• [Problem set]
**1.** According to the passage on the Mars microfluidic device, what is the diameter of each of the three glass discs?
**2.** Reproduce the passage on the Mars microfluidic device word for word, between "This instrument comprises" and "have now achieved.", inclusive.

• [Extract]
────────────────────────────────────────
This instrument comprises two microfluidic devices known as the Mars Organic Detector (MOD) and the Mars Organic Analyzer (MOA). The MOD isolates and fluorescently labels any amino acids in the soil samples and then passes them on to the MOA, a microchip capillary electrophoresis (CE) system that separates and identifies the labelled amino acids. Now while this instrument has proven its worth in numerous tests on Earth, there would be even less chance of anything going wrong if the entire analysis took place on a single microfluidic device. This is what Peter Willis and his team at JPL have now achieved.

Valves and pumps

Their microfluidic device consists of three circular glass discs, each with a diameter of just 10cm, stacked on top of each other. Using an etching process, the scientists patterned the first and second of these discs with a complex system of reservoirs, chambers and channels, while the third disc was left blank. Between the first and second discs, they then placed a layer of flexible polymer.

This design allows the microfluidic device to house 52 individually-controllable valves, eight reservoirs and a separation channel for CE. The valves are formed by the interaction between the flexible polymer and the structures etched into the first and second glass discs. Ordinarily, the polymer lies tight against structures poking down from the underside of the first glass disc, creating a system of channels between the polymer and the rest of the first glass disc. Fluids can pass through these channels, but they're blocked at the point where the polymer lies tight against the structures.
────────────────────────────────────────
• [Collection entries]
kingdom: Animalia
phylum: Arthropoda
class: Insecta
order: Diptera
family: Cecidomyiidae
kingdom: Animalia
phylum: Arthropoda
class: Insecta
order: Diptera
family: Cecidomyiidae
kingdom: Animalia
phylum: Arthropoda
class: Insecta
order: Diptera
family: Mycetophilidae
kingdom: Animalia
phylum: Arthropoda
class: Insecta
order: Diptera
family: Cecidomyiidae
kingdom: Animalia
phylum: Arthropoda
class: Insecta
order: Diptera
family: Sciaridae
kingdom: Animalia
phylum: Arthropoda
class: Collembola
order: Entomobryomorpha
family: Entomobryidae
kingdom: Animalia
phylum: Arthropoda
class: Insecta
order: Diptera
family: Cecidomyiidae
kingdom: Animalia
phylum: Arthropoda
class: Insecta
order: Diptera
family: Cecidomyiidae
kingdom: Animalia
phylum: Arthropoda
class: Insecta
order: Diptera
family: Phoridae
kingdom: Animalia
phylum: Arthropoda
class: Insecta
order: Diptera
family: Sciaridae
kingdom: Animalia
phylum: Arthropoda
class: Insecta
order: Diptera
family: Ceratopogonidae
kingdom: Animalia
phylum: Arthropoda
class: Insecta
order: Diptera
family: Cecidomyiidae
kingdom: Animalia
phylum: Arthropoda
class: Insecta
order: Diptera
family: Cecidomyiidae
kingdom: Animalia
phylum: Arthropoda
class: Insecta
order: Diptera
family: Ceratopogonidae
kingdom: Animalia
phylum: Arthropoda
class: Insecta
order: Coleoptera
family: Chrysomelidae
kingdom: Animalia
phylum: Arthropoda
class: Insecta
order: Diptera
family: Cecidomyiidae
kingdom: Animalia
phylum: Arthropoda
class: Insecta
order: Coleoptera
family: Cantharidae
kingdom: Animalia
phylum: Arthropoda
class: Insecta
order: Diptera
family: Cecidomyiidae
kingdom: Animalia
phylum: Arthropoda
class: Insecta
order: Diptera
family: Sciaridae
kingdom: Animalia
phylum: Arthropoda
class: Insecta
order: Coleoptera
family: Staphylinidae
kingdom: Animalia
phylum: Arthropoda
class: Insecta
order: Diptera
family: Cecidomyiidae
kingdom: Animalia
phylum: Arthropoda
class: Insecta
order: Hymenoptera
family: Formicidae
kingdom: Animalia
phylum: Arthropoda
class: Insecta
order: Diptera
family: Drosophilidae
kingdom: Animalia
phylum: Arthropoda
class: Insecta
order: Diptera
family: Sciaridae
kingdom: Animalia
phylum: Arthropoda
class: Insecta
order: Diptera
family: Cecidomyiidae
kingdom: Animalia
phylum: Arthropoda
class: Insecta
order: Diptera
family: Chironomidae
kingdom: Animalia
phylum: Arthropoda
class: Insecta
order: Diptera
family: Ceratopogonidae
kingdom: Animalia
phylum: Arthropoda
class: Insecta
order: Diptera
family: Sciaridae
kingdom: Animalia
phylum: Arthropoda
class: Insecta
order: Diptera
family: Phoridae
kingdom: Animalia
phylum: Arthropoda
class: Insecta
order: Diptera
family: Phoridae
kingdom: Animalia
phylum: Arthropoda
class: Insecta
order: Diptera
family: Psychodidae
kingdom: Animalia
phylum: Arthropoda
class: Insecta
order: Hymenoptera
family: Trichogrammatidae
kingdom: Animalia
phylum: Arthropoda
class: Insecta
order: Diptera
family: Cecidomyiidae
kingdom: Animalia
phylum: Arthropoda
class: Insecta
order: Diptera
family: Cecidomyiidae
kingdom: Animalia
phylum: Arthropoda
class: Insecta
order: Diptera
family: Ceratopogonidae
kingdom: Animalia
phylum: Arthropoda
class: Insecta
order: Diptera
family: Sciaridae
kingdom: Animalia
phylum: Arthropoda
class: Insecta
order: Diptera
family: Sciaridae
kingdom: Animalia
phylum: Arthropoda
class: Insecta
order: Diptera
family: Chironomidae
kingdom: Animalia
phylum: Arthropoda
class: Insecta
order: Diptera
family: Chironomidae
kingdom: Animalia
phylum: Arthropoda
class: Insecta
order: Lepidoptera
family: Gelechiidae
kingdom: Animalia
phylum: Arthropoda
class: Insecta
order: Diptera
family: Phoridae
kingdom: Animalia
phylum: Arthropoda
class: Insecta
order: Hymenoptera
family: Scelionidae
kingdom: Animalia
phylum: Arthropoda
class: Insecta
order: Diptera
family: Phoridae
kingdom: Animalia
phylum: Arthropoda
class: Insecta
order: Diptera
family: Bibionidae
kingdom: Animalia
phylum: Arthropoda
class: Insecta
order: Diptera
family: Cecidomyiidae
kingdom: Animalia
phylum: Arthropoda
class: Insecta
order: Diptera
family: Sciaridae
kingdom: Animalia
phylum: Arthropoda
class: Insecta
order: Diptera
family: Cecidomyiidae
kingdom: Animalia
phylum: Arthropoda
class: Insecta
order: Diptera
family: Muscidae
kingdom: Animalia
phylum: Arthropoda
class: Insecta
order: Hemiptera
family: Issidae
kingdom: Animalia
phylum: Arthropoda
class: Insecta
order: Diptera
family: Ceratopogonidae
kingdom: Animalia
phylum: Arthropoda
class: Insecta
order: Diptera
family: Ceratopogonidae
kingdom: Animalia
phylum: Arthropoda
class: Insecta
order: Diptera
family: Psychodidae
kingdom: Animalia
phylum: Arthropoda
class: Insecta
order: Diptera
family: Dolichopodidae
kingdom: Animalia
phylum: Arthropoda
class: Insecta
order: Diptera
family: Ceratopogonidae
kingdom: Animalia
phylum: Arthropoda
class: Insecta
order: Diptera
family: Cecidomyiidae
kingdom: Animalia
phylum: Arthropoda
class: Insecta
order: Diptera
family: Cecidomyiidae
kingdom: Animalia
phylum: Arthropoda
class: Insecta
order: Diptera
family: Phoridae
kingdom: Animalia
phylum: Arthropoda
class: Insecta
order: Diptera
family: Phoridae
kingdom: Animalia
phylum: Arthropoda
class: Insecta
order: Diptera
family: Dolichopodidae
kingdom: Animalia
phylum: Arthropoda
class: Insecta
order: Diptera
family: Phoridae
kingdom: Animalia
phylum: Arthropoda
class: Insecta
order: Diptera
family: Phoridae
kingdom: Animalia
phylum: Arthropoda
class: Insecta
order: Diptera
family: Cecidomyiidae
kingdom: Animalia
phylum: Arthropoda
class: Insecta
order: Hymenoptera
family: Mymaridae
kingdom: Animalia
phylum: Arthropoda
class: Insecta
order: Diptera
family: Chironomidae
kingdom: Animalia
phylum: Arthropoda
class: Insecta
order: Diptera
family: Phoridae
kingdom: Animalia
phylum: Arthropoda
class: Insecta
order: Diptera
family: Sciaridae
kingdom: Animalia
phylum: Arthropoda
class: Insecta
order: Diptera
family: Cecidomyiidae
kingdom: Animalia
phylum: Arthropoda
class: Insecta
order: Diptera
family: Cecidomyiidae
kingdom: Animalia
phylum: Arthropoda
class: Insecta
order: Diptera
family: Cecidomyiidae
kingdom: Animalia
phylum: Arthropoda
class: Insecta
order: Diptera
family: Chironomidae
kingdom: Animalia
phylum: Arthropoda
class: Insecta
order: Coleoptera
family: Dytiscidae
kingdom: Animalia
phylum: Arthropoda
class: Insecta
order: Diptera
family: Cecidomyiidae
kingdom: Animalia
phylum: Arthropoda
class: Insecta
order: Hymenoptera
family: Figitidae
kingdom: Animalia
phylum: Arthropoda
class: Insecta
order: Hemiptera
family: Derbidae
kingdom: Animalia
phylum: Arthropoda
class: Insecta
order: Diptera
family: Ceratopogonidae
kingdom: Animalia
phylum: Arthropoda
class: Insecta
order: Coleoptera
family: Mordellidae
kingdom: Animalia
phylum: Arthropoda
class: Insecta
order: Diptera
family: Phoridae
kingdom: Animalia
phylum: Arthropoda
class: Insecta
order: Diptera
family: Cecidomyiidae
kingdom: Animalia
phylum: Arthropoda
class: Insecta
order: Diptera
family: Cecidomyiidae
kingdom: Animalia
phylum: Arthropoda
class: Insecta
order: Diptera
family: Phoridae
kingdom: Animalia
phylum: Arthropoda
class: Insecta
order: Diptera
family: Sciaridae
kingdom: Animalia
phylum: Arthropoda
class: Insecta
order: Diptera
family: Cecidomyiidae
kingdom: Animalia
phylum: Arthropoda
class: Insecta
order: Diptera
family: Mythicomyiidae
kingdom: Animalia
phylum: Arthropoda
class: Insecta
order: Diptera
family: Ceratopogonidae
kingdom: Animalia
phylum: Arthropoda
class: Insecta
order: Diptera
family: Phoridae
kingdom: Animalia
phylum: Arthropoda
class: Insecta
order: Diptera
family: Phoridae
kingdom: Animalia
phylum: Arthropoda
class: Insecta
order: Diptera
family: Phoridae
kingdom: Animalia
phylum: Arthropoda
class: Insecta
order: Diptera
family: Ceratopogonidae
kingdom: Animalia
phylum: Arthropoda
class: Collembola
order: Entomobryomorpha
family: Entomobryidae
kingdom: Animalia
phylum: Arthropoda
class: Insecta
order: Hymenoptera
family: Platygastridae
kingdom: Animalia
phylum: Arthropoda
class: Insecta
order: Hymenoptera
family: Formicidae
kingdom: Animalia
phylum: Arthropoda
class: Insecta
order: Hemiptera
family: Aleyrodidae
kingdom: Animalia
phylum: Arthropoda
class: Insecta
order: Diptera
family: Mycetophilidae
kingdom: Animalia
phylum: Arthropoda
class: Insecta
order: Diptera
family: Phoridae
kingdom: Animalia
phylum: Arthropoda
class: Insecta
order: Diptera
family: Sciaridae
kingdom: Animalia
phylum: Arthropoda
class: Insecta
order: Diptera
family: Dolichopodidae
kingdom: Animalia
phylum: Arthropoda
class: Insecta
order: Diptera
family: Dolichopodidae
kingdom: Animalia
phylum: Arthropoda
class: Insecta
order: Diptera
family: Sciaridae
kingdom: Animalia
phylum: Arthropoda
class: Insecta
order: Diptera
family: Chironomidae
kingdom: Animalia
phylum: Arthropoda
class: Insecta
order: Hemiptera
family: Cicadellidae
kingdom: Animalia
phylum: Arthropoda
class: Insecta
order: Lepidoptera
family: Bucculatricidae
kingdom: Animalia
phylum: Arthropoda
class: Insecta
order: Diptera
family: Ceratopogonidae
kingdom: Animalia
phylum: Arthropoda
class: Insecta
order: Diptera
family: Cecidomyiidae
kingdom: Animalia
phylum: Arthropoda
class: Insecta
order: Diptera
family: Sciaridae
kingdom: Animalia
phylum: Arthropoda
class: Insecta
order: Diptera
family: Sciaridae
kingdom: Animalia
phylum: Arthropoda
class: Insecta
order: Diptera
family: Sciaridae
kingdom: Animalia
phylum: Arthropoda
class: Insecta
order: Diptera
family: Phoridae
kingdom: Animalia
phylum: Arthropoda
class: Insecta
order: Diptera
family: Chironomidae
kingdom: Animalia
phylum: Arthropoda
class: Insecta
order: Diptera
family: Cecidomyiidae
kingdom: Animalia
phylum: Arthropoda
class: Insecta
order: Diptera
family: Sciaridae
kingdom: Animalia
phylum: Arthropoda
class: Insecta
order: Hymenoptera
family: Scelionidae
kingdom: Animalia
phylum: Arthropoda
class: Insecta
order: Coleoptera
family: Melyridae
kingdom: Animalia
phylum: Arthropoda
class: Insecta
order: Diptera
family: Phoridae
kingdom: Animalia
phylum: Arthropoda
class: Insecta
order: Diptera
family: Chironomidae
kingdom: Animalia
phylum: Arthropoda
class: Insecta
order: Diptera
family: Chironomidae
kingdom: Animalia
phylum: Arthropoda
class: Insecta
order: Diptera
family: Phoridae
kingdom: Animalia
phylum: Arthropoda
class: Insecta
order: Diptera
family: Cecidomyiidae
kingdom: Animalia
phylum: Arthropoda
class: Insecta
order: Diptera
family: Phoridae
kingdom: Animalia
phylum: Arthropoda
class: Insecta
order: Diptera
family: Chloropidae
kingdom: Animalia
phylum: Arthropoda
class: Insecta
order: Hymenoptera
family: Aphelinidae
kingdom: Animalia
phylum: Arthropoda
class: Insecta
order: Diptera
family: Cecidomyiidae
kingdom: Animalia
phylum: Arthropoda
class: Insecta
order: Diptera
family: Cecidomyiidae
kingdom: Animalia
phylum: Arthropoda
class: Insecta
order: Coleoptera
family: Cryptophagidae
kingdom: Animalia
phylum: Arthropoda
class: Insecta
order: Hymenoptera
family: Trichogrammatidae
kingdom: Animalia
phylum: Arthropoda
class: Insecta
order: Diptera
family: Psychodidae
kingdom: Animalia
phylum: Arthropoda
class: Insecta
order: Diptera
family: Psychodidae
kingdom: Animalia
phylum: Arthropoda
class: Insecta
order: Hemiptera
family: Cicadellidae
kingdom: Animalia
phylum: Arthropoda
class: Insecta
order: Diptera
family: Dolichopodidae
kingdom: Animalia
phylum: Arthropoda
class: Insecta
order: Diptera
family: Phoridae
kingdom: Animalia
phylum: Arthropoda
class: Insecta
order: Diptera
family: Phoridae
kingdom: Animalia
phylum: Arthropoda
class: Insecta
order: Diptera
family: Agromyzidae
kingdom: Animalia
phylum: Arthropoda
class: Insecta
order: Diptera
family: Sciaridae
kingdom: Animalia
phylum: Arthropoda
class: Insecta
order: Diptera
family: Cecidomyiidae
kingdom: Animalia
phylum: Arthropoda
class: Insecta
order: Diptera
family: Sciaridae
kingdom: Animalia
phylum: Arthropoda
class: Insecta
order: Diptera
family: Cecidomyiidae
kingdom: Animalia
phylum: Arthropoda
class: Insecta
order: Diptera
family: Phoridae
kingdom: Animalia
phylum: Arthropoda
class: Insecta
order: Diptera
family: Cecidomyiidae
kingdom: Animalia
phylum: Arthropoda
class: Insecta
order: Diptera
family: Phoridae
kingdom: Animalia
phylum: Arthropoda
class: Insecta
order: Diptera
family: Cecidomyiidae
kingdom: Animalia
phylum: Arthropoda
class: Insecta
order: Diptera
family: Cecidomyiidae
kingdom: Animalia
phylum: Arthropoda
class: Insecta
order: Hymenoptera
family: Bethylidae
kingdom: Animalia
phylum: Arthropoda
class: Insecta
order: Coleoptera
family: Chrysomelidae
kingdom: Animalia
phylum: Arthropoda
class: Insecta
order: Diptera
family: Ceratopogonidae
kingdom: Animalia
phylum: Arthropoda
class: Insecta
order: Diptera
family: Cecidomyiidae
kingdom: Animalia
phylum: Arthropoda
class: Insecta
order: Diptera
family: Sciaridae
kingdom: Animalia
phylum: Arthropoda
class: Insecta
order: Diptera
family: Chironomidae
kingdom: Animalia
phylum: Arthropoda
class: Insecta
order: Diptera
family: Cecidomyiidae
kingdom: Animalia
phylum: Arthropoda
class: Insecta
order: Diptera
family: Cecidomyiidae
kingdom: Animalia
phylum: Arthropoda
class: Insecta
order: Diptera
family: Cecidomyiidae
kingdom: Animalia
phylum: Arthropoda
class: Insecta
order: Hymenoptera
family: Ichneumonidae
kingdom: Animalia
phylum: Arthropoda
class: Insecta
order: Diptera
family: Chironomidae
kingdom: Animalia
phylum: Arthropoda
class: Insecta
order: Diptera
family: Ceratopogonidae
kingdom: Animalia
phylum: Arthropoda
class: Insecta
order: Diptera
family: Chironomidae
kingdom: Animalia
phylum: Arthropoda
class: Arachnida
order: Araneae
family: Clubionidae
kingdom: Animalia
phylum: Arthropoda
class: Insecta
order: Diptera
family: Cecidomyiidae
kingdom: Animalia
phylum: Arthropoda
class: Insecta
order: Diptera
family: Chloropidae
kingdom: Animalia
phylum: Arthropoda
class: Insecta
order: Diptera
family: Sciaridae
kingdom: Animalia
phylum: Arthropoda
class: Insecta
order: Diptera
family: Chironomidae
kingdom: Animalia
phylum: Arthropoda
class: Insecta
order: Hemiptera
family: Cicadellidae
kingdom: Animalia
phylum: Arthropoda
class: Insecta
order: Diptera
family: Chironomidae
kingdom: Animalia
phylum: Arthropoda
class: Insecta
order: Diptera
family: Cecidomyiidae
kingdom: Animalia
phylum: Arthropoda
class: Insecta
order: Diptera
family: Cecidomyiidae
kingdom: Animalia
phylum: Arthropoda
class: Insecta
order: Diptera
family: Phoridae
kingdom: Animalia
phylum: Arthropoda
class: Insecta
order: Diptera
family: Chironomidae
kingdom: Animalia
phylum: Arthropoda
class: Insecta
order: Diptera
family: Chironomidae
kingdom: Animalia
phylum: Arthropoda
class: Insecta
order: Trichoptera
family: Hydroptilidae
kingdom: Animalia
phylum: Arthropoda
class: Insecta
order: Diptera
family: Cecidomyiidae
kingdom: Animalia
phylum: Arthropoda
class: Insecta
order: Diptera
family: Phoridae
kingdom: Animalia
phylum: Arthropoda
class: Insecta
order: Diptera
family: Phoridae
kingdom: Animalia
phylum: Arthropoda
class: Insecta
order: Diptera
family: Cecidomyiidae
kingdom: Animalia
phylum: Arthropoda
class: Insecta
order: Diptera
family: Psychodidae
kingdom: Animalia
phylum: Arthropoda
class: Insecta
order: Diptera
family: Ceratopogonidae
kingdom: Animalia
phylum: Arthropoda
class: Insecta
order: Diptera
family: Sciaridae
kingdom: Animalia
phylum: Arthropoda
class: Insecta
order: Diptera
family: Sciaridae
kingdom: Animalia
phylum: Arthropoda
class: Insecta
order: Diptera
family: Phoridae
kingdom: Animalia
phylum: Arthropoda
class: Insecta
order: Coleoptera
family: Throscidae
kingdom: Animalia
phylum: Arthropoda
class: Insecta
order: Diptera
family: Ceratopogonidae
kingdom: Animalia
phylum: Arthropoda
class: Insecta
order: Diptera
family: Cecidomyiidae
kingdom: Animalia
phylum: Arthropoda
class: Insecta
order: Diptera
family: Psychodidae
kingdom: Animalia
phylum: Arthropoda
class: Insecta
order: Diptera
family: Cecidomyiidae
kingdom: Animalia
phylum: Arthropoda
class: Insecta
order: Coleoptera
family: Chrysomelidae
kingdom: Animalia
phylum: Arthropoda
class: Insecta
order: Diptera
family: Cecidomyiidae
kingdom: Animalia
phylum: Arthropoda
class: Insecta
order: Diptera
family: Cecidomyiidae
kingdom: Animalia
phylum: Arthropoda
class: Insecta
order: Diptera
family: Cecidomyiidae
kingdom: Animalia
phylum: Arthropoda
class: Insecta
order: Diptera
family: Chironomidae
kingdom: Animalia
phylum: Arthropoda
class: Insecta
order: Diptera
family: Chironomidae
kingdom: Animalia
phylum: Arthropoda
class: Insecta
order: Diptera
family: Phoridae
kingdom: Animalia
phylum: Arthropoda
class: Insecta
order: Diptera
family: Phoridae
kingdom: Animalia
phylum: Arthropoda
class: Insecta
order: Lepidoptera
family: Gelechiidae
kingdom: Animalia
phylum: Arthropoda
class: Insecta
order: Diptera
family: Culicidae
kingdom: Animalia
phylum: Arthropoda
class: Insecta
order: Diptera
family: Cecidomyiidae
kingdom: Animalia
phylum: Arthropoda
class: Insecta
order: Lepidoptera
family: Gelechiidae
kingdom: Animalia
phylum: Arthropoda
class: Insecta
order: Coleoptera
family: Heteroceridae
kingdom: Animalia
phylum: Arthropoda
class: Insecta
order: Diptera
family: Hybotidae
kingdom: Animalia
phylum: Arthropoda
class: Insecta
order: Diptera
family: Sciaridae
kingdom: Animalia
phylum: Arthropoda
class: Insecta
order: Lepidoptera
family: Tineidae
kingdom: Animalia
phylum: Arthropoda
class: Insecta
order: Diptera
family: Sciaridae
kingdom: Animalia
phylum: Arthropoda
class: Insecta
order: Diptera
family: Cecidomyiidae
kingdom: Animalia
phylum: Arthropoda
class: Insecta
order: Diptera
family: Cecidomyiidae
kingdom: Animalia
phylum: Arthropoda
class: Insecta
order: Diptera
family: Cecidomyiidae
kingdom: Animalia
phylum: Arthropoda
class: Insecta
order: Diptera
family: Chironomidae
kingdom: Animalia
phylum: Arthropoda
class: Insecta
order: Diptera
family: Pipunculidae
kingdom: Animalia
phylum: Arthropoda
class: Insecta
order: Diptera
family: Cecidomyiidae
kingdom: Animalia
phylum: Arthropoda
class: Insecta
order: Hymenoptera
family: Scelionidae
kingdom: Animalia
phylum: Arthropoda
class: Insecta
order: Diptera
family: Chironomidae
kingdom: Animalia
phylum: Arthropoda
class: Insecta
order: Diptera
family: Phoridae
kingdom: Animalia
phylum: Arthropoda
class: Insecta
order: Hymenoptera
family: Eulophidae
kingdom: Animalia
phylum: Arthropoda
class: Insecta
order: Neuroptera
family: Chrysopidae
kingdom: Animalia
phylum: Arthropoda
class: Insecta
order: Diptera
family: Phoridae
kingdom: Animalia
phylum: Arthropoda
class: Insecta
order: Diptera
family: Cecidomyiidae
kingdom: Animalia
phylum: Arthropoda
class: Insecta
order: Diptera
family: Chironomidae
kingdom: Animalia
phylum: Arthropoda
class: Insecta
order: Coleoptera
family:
────────────────────────────────────────
• [Exercise responses]
**1.** Each disc has a diameter of 10cm.

**2.**
This instrument comprises two microfluidic devices known as the Mars Organic Detector (MOD) and the Mars Organic Analyzer (MOA). The MOD isolates and fluorescently labels any amino acids in the soil samples and then passes them on to the MOA, a microchip capillary electrophoresis (CE) system that separates and identifies the labelled amino acids. Now while this instrument has proven its worth in numerous tests on Earth, there would be even less chance of anything going wrong if the entire analysis took place on a single microfluidic device. This is what Peter Willis and his team at JPL have now achieved.